Border moulding was done and final impressions were made in zinc oxide eugenol impression paste. Centric relation was recorded with 8mm interocclusal gap in the most retruded position of the mandible which was achieved easily. Teeth arrangement was done in crossbite relation in posterior segment to conform to ridge relation and try- in was done. The dentures were processed, finished, polished and inserted giving relevant instructions. (Figures 5 & 6)
Post insertion adjustments were made at 24 hour, one week and 3 weeks. The patient kept complaining about his inability to chew from posterior teeth. Occlusal adjustments were made to provide some freedom in centric. 6 weeks post insertion when the patient again complained of inability to chew; it was decided to reconstruct the lower denture at patient’s habitual closing position and further restoring the vertical relation of occlusion providing an interocclusal gap of 4mm only
At 24 hour post insertion, the patient was comfortable, satisfied and happy with new dentures and almost immediately started chewing with it without any need for further adjustments. (Figure 7)
As the dentures age, the teeth wear and the residual ridges that support the denture resorb, causing the distance between the nose and chin to collapse(2-9). As constant wearing of posterior denture teeth continues, creating space between them leading to premature contact on the anterior teeth bringing the lower jaw come forward. The present patient also suffered from the same sequelae of denture wearing. To add to this, day and night wearing of dentures also could have led to severe resorption of the residual ridges. The denture flanges were already short, so dentures did not appear overextended inspite of severe ridge resorption.

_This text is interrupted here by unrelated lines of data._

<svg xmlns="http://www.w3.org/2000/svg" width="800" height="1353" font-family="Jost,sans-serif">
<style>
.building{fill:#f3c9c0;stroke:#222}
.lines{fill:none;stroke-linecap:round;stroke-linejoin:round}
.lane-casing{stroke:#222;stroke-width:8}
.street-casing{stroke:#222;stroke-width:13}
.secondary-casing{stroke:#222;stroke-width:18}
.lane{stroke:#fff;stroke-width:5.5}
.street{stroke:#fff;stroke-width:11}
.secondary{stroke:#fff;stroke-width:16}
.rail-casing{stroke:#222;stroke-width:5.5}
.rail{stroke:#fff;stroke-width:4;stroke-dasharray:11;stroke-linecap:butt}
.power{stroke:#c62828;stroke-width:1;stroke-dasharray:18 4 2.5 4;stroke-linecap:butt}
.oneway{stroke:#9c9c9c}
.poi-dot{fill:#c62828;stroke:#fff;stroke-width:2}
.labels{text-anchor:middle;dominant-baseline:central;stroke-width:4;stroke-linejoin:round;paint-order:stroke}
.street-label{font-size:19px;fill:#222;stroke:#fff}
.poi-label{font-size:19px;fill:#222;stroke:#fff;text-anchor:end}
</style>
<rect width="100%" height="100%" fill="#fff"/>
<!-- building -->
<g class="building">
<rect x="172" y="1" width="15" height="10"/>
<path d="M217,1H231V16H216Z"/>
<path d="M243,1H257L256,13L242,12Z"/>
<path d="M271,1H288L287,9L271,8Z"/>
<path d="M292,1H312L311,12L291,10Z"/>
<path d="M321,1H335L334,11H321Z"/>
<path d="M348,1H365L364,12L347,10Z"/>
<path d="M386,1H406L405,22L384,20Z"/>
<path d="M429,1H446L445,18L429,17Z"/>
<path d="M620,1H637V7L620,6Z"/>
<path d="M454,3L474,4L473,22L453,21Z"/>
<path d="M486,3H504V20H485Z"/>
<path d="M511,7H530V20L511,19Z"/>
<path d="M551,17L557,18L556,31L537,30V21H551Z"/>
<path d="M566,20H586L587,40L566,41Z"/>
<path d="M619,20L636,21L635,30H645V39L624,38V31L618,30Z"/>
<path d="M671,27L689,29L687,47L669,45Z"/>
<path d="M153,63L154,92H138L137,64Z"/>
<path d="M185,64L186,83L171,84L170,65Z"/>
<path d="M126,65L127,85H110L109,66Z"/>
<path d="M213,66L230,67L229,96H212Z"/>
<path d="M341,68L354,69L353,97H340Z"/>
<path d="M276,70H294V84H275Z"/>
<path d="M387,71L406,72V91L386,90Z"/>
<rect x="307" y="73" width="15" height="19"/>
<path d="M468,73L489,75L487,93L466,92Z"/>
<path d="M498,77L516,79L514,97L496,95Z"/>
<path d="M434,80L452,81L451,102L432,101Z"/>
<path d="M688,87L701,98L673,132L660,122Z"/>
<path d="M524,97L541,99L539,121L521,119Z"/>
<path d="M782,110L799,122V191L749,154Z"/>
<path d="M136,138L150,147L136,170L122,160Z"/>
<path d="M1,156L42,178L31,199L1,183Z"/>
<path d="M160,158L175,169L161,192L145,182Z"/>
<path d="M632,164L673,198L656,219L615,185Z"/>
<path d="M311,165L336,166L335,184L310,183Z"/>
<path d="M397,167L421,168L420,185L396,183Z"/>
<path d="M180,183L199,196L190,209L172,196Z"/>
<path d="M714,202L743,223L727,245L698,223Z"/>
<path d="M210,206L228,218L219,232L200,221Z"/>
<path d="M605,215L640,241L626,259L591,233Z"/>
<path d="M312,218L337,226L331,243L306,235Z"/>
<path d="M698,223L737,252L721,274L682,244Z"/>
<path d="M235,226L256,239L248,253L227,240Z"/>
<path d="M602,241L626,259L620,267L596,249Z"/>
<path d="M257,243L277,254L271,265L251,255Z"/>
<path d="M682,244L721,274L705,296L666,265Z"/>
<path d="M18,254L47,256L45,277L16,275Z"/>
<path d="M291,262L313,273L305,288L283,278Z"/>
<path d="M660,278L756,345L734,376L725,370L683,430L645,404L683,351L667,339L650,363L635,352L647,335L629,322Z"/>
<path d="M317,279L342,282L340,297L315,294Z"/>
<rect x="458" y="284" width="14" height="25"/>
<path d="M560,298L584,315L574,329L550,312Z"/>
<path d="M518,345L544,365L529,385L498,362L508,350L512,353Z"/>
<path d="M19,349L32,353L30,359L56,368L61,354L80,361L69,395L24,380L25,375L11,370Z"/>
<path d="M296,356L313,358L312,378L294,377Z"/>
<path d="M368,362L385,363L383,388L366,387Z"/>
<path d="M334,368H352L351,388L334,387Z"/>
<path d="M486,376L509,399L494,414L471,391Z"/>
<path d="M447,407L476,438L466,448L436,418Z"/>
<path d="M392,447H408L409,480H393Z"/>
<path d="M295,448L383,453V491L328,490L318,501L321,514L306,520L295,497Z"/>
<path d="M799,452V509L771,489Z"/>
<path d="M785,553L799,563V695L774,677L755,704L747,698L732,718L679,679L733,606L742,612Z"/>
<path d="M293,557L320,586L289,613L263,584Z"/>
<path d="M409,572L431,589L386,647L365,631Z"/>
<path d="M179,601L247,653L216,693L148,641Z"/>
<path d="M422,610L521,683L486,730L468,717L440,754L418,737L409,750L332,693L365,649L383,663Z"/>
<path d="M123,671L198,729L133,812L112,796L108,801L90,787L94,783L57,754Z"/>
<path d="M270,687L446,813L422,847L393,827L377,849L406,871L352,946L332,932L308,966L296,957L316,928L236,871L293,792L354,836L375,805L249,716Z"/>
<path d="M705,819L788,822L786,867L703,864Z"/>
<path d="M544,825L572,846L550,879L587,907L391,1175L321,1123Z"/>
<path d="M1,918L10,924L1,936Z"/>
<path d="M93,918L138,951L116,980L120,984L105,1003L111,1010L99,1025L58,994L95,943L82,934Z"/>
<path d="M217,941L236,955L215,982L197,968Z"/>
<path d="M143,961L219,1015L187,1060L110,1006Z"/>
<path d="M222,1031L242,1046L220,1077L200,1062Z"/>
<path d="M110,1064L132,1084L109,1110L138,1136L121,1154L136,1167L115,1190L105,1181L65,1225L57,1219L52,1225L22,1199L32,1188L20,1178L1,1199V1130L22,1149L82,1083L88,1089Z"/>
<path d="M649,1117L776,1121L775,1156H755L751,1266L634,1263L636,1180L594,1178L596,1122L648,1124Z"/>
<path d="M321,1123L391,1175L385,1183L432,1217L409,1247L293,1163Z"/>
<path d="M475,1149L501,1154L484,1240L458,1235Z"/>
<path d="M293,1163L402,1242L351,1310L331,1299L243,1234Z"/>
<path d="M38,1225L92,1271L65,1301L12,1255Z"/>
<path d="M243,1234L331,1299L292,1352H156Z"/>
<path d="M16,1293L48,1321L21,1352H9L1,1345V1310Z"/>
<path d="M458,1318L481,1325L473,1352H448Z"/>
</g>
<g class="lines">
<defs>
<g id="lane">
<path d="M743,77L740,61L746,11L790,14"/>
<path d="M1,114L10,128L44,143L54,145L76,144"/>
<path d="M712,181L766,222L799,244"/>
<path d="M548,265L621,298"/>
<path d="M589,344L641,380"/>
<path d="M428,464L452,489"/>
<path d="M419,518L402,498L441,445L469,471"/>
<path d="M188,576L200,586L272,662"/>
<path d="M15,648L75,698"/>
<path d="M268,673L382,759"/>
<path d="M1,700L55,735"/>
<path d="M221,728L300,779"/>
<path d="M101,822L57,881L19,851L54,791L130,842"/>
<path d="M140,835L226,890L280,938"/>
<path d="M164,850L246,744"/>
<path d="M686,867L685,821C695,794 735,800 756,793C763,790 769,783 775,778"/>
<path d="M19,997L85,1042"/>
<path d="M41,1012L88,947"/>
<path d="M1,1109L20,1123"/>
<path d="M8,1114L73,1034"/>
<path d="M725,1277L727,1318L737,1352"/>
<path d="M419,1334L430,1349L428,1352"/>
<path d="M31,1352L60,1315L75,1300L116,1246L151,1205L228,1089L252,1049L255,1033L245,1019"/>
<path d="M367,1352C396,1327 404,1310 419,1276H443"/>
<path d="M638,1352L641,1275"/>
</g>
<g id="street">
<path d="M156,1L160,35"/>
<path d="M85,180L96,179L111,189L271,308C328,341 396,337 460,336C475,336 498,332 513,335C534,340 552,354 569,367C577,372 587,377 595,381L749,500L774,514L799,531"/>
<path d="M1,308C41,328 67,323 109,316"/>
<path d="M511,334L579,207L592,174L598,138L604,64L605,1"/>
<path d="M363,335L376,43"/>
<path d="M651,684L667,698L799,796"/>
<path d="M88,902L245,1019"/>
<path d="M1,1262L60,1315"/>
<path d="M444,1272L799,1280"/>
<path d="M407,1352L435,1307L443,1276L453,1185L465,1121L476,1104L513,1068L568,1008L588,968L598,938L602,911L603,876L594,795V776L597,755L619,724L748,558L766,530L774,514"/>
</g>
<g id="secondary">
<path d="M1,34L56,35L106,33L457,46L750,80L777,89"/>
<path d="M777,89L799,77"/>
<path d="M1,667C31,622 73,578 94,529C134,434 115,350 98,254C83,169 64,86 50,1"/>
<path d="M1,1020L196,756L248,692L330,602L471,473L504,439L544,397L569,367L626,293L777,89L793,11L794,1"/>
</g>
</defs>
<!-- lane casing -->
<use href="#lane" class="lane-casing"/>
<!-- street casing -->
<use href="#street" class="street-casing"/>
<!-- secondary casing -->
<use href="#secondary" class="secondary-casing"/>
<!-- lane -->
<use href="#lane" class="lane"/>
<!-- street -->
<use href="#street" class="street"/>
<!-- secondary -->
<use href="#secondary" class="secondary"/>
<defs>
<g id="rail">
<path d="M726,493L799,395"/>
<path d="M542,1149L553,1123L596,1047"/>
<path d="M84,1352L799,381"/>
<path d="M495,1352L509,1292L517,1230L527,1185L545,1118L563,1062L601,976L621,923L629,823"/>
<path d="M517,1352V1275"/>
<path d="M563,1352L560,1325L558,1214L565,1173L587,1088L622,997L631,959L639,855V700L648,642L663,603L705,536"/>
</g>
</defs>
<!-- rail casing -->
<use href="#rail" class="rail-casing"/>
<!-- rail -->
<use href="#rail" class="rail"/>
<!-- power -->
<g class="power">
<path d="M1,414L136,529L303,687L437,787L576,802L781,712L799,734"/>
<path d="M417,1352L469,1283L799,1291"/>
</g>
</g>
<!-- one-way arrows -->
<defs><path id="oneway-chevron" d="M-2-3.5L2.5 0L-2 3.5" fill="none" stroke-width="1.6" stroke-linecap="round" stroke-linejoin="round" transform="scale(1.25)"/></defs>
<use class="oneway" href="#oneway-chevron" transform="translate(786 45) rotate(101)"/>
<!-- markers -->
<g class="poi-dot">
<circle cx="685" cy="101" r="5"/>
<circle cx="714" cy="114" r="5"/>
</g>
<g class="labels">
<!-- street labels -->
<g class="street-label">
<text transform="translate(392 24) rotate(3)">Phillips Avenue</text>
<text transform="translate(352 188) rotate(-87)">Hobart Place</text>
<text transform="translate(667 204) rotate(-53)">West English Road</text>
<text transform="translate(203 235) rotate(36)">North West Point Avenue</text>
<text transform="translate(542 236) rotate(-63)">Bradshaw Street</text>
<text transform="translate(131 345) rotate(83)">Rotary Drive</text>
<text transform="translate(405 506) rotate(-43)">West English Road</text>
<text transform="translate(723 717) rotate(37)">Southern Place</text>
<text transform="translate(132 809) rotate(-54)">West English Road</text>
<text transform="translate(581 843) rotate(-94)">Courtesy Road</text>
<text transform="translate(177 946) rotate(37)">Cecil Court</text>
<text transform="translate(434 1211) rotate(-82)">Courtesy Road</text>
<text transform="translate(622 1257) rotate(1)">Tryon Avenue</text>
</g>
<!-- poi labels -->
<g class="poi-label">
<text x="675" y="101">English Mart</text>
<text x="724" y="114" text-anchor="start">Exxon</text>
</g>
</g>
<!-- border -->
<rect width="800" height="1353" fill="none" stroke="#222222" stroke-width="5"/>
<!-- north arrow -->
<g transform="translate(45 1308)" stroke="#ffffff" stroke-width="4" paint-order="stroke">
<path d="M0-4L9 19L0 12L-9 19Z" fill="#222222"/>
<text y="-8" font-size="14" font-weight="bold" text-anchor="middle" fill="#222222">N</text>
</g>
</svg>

Usually, continuous wearing of dentures leads to redness of underlying oral mucosa which was not seen in the patient which may be due to lack of intimacy of tissue contact due to excessive resorption leading to lack of retention which was evident as patient kept using his tongue to retain the dentures during function. For the same reason, there appeared no need to provide rest to the tissues which is usually required prior to construction of new dentures.
The vertical was slightly increased initially as too much decrease in interocclusal gap would not have been tolerated by the patient. Also the leverage action would have compromised the stability of the lower denture. The interocclusal gap was reduced further to 4mm on the premise that by this time patient got acclimatized to the new vertical which is also related to chewing efficiency.
Patient was initially informed that dentures will be made at correct jaw relation and was convinced to cooperate. So the dentures were made in the most retruded position which could be easily established. However, he could not chew efficiently inspite full cooperation and giving almost 6 weeks during which twice he was persuaded to chew on back teeth with conscious effort.
In complete dentures, centric relation and occlusion are made to coincide and many patients adapt to this new position1. In this case, the patient was able to retrude the mandible easily into centric relation by command or manually but, due to long term denture wearing, was unable to adapt to the retruded position. Consequently, new mandibular denture had to be made at his habitual closing position with mostly restored vertical which proved very satisfactory.
Summary and Conclusion
In long term ill fitting denture wearing patients, the muscles are sometimes unable to adapt to the new position provided, necessitating reconstruction of the dentures at habitual position only, though effort should always be made to make centric relation and centric occlusion coincide.